QctrlController

class qctrlmloop.QctrlController(interface: mloop.interfaces.Interface, qctrl: qctrl.qctrl.Qctrl, optimizer: Any, test_point_count: Optional[int] = None, learner: Optional[mloop.learners.Learner] = None, training_run_count: int = 0, interleaved_run_count: int = 0, **kwargs)

Controller for optimizations that uses BOULDER OPAL automated closed-loop optimizers.

You can use this controller to integrate an experiment managed by M-LOOP to a BOULDER OPAL automated closed-loop optimizer. Notice that you need to set up an M-LOOP Interface to your experiment, initiate a BOULDER OPAL session, and define your choice of BOULDER OPAL automated closed-loop optimizer prior to using this class.

Parameters
  • interface (mloop.interfaces.Interface) – The M-LOOP interface from where you obtain the cost value of the test points.

  • qctrl (qctrl.Qctrl) – The object representing the BOULDER OPAL session. You must initiate it before calling the controller.

  • optimizer (qctrl.types.closed_loop_optimization_step.Optimizer) – The BOULDER OPAL automated closed-loop optimizer that you want to use. It must be a valid optimizer object (containing either an initializer or a state from a previous optimization run), as described in the BOULDER OPAL reference documentation.

  • test_point_count (int, optional) – The requested number of test points that the BOULDER OPAL automated closed-loop optimizer generates at each step. If chosen, it must be greater than zero. This is a hint only. The BOULDER OPAL automated closed-loop optimizer might choose differently.

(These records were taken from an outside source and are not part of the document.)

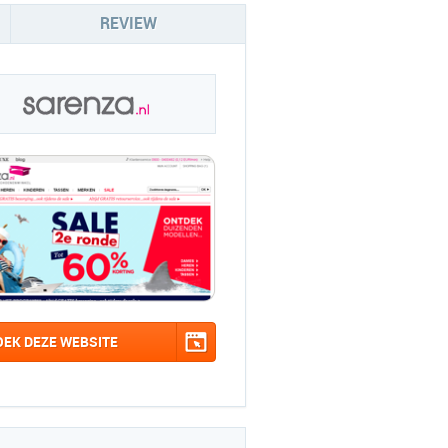
REVIEW
OEK DEZE WEBSITE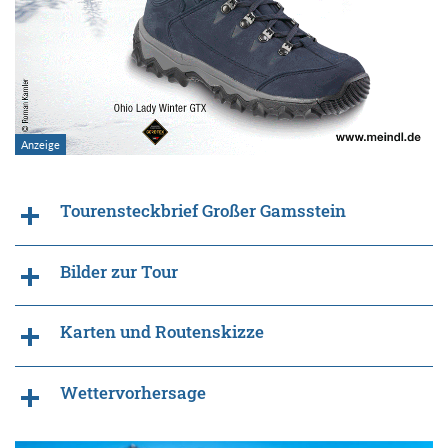
Tourensteckbrief Großer Gamsstein
Bilder zur Tour
Karten und Routenskizze
Wettervorhersage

  • learner (mloop.learners.Learner, optional) – The M-LOOP Learner that this controller uses to obtain extra test points, before there are enough results to run a step of the BOULDER OPAL automated closed-loop optimizer. Defaults to None, in which case this controller uses a RandomLearner.

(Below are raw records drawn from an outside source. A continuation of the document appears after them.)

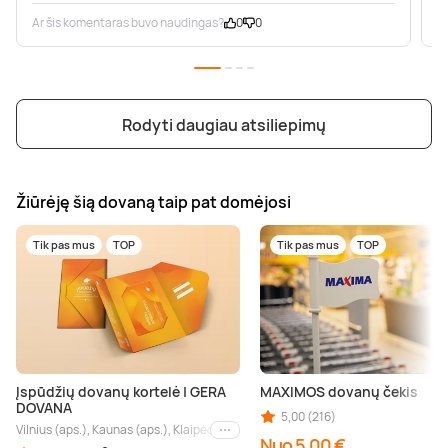
Ar šis komentaras buvo naudingas?
0
0
A
Rodyti daugiau atsiliepimų
Žiūrėję šią dovaną taip pat domėjosi
Tik pas mus
TOP
Tik pas mus
TOP
Įspūdžių dovanų kortelė | GERA
MAXIMOS dovanų čekis
DOVANA
5,00 (216)
Vilnius (aps.), Kaunas (aps.), Klaipėda (aps.), Palanga (aps.), Nida (aps.), Druskin
Kiti miestai
Nuo 5,00 €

  • training_run_count (int, optional) – The minimum number of training points that the controller obtains before calling the BOULDER OPAL automated closed-loop optimizer. Defaults to 0, in which case the controller uses the minimum number of points that the BOULDER OPAL automated closed-loop optimizer requires.

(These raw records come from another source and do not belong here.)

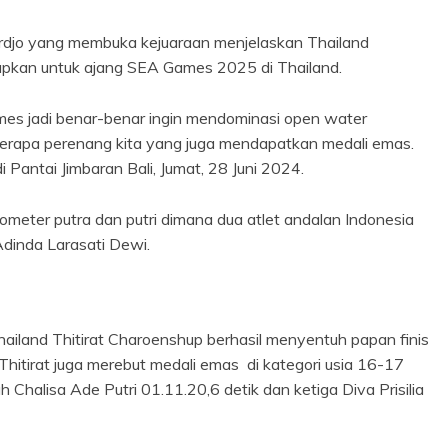
ardjo yang membuka kejuaraan menjelaskan Thailand
apkan untuk ajang SEA Games 2025 di Thailand.
mes jadi benar-benar ingin mendominasi open water
beberapa perenang kita yang juga mendapatkan medali emas.
i Pantai Jimbaran Bali, Jumat, 28 Juni 2024.
meter putra dan putri dimana dua atlet andalan Indonesia
Adinda Larasati Dewi.
Thailand Thitirat Charoenshup berhasil menyentuh papan finis
hitirat juga merebut medali emas di kategori usia 16-17
 Chalisa Ade Putri 01.11.20,6 detik dan ketiga Diva Prisilia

  • interleaved_run_count (int, optional) – The minimum number of test points that the controller obtains from the learner between two calls of the BOULDER OPAL automated closed-loop optimizer, in addition to the points that BOULDER OPAL requested. Defaults to 0.

  • kwargs (dict) – All the extra arguments that the Controller class from M-LOOP accepts.

Methods

check_end_conditions

Check whether either of the three end contions have been met: number_of_runs, target_cost or max_num_runs_without_better_params.

optimize

Optimize the experiment.

print_results

Print results from optimization run to the logs

save_archive

Save the archive associated with the controller class.